DBConnectionHandle OpenDatabaseConnection(const char *dataSource);
Opens a database connection.
Parameters:
dataSource – String specifying the data source.
Returns:
Handle to the new connection.

Point 1: Poor Doxygen documentation is rife.

In fact it’s worse than “not helpful”, it’s actually harmful. Generating this documentation has now polluted the header file with probably 10 lines of superfluous comments to feed Doxygen and has made the actual code harder to read. It would have been better simply to choose decent function and argument names, and add one or two lines of comment if necessary. Header files are the fastest available documentation for a function: the programmer’s hands are on the keyboard, and the function definition is only a source-browser hotkey away.

Point 2: Doxygen makes plain header files harder to read.

There is another problem, too. Because much more typing goes into Doxygen comments, it encourages laziness – copy and paste, failure to keep comments up to date. And we all know that inaccurate comments are worse than no comments.

Point 3: Auto-generated documentation is more likely to be stale (or plain wrong) than normal commenting.

One more thing: auto-generated documentation has a limited audience.
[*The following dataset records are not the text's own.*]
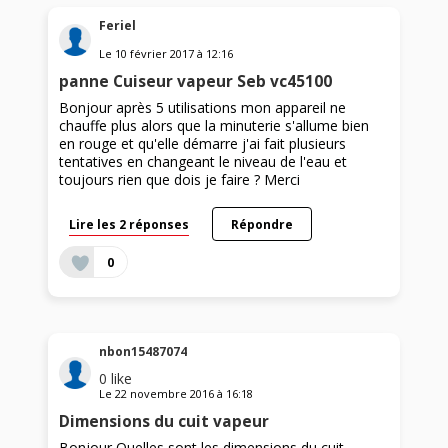
Feriel
Le
10 février 2017
à
12:16
panne Cuiseur vapeur Seb vc45100
Bonjour après 5 utilisations mon appareil ne
chauffe plus alors que la minuterie s'allume bien
en rouge et qu'elle démarre j'ai fait plusieurs
tentatives en changeant le niveau de l'eau et
toujours rien que dois je faire ? Merci
Lire les 2 réponses
Répondre
0
nbon15487074
0
like
Le
22 novembre 2016
à
16:18
Dimensions du cuit vapeur
Bonjour Quelles sont les dimensions du cuit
Normally, an API or class can have several intended audiences: the maintainer, the client API user, and the client API extender. Or to put it another way, someone interested in internals, someone interested in usage only, and someone interested in deriving classes and overriding methods. Now the fact is that C++ doesn’t do a very good job of servicing these roles anyway – but at least the class author can go some way and tailor parts of the class for one audience or another. For example choosing whether to group areas by functionality, or by visibility. Doxygen can’t easily make this distinction.

Point 4: Doxygen only wears one hat and only serves one audience well.

Doxygen does do some useful things. Showing a tree of include files is a good aid to optimising compile times, for instance. But as documentation for C++ and C APIs and classes, I think we’re better off writing clear definitions, and if necessary, leaving the documentation for a human to write. I’ve used good auto-generated documentation, and I’ve used bad. I’ve used Doxygen to document my code, and I’ve written plain documentation for my code. And I prefer a well-written header file or a well-written API usage guide over an auto-generated API reference any day of the week.